Carlos Nepomuceno, jornalista, consultor e professor que pesquisa há mais de 11 anos as causas e consequências da chegada da internet para a sociedade, esteve em Florianópolis no dia 21 de setembro, a convite da Câmara Empresarial do Mercado Imobiliário da Fecomércio SC, para falar sobre essas mudanças e os impactos no setor imobiliário na palestra: “Mercado Imobiliário 3.0”.  

Para Nepomuceno a chegada das novas mídias promoveu uma mudança civilizacional, que permite um tipo de colaboração mais horizontal e descentralizada, essa mudança é citada por ele como revolução 3.0. Segundo o professor, essa mudança de mentalidade torna a pessoa mais questionadora, ela começa a amadurecer e o consumidor fica mais exigente obrigando as empresas e as pessoas que oferecem serviços, a adotar um novo modelo administrativo. “Não temos um novo ser humano, mas recursos tecnológicos objetivos que permitem o aumento da colaboração”.

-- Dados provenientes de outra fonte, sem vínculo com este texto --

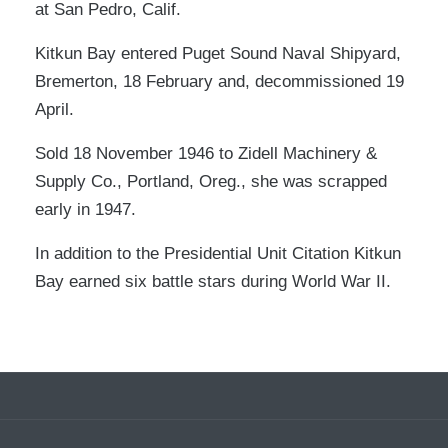
at San Pedro, Calif.
Kitkun Bay entered Puget Sound Naval Shipyard,
Bremerton, 18 February and, decommissioned 19
April.
Sold 18 November 1946 to Zidell Machinery &
Supply Co., Portland, Oreg., she was scrapped
early in 1947.
In addition to the Presidential Unit Citation Kitkun
Bay earned six battle stars during World War II.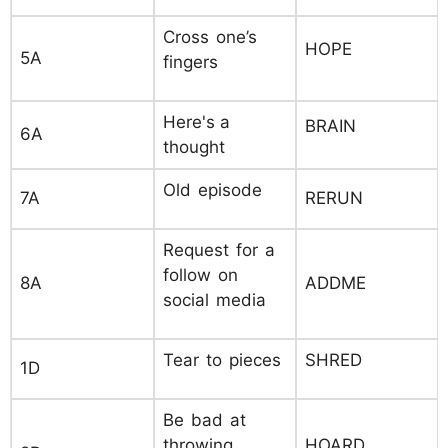
Cross one’s
HOPE
5A
fingers
Here's a
BRAIN
6A
thought
Old episode
7A
RERUN
Request for a
follow on
8A
ADDME
social media
Tear to pieces
SHRED
1D
Be bad at
throwing
HOARD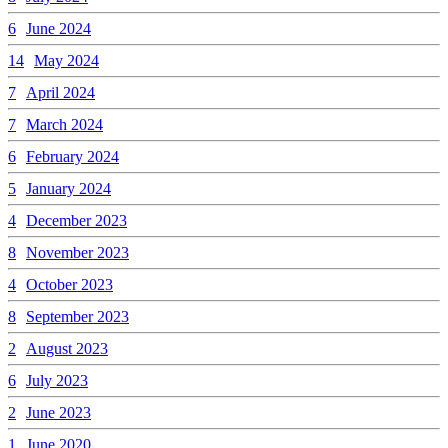
6
June 2024
14
May 2024
7
April 2024
7
March 2024
6
February 2024
5
January 2024
4
December 2023
8
November 2023
4
October 2023
8
September 2023
2
August 2023
6
July 2023
2
June 2023
1
June 2020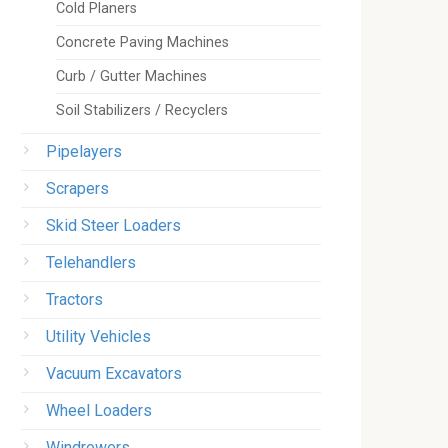
Cold Planers
Concrete Paving Machines
Curb / Gutter Machines
Soil Stabilizers / Recyclers
Pipelayers
Scrapers
Skid Steer Loaders
Telehandlers
Tractors
Utility Vehicles
Vacuum Excavators
Wheel Loaders
Windrowers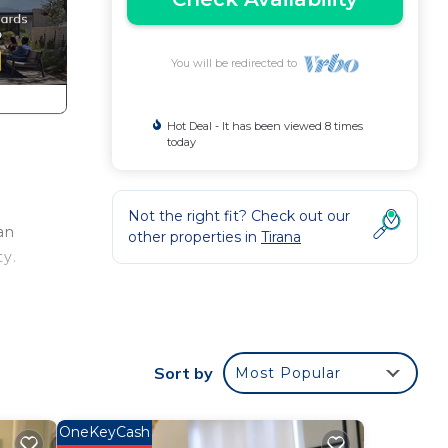
You will be redirected to
Hot Deal - It has been viewed 8 times
today
y
Not the right fit? Check out our
an
other properties in
Tirana
ty.
ouch
Sort by
Most Popular
OneKeyCash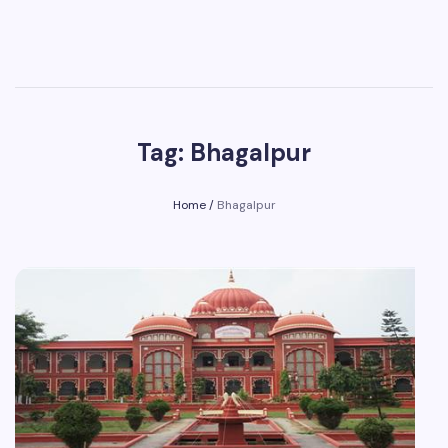
Tag: Bhagalpur
Home
/
Bhagalpur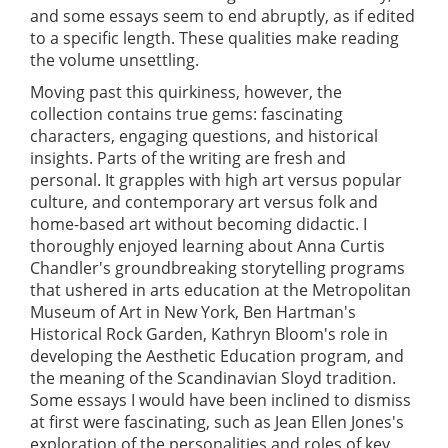
and some essays seem to end abruptly, as if edited
to a specific length. These qualities make reading
the volume unsettling.
Moving past this quirkiness, however, the
collection contains true gems: fascinating
characters, engaging questions, and historical
insights. Parts of the writing are fresh and
personal. It grapples with high art versus popular
culture, and contemporary art versus folk and
home-based art without becoming didactic. I
thoroughly enjoyed learning about Anna Curtis
Chandler's groundbreaking storytelling programs
that ushered in arts education at the Metropolitan
Museum of Art in New York, Ben Hartman's
Historical Rock Garden, Kathryn Bloom's role in
developing the Aesthetic Education program, and
the meaning of the Scandinavian Sloyd tradition.
Some essays I would have been inclined to dismiss
at first were fascinating, such as Jean Ellen Jones's
exploration of the personalities and roles of key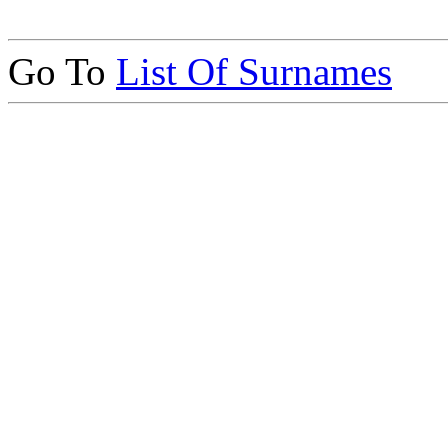
Go To
List Of Surnames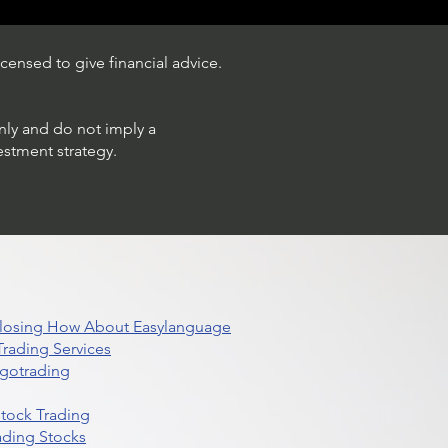
censed to give financial advice.
only and do not imply a
estment strategy.
 Closing How About Easylanguage
rading Services
lgotrading
Stock Trading
ading Stocks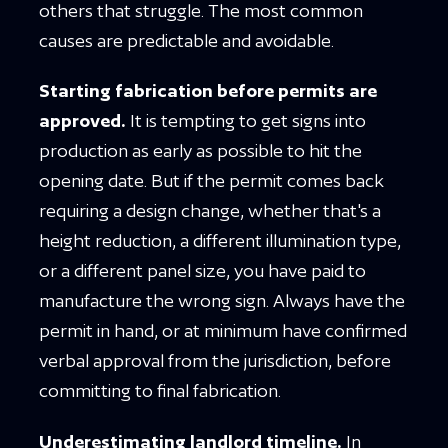
others that struggle. The most common
causes are predictable and avoidable.
Starting fabrication before permits are
approved.
It is tempting to get signs into
production as early as possible to hit the
opening date. But if the permit comes back
requiring a design change, whether that's a
height reduction, a different illumination type,
or a different panel size, you have paid to
manufacture the wrong sign. Always have the
permit in hand, or at minimum have confirmed
verbal approval from the jurisdiction, before
committing to final fabrication.
Underestimating landlord timeline.
In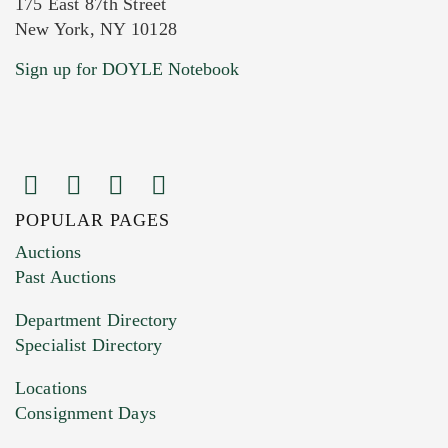
175 East 87th Street
New York, NY 10128
Current Location of Item(s)
Sign up for DOYLE Notebook
POPULAR PAGES
Images (Please upload at least 1 image.
Auctions
You can upload 15 maximum with a limit of
Past Auctions
20MB. This form does not accept movie or
Department Directory
HEIC files) *
Specialist Directory
Drag and drop .jpg images here to upload, or
click here to select images.
Locations
Consignment Days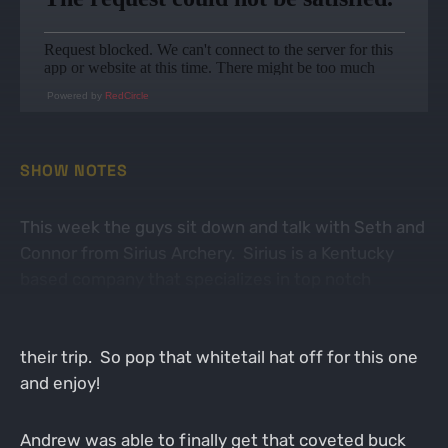
Powered by
RedCircle
SHOW NOTES
This week the guys sit down and talk with Seth and
Connor from Sirius Archery. Sirius is a Kentucky
based company that specializes in top notch
arrows, broadheads, and more. Seth and Connor
recently traveled to Africa and gave us a recap of
their trip. So pop that whitetail hat off for this one
and enjoy!
Andrew was able to finally get that coveted buck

Mas o corretor de imóveis deve se preocupar com essas mudanças? Para Carlos Nepomuceno, deve sim. As demandas mudaram, as pessoas buscam relações de confiança e se baseiam nas experiências e vivências compartilhadas por outras pessoas através de um clique, por isso os corretores de imóveis devem se preocupar muito com sua reputação digital, com sua presença nas plataformas online. É comum hoje as pessoas recorrerem a internet para pesquisarem determinados serviços ou profissionais antes de contrata-los, por isso, se não há nenhuma informação sua na internet, nessa era digital em que vivemos, você está perdendo muitas oportunidades.

Para Nepomuceno não existe uma fórmula para transformar os corretores de imóveis em profissionais 3.0, ele acredita que ainda não aconteceu a “Uberização” dos imóveis, mas os profissionais que desejam se destacar quando ela chegar devem pensar em um novo modelo de venda, como separar as áreas de uma imobiliária, aplicar conceitos de curadorias, coaching imobiliário, e outros procedimentos que possam reinventar intermediação.

Ainda na palestra Carlos Nepomuceno afirmou que o Mercado Imobiliário não está em crise e sim o Brasil. “O problema é como entramos no Mercado Imobiliário, por isso defendo a ideia do corretor de imóveis trabalhar em plataformas que possibilitem reconstruir seu modelo de qualidade  sem perder a taxa de competição, afinal a competição do corretor de imóveis é com o futuro”.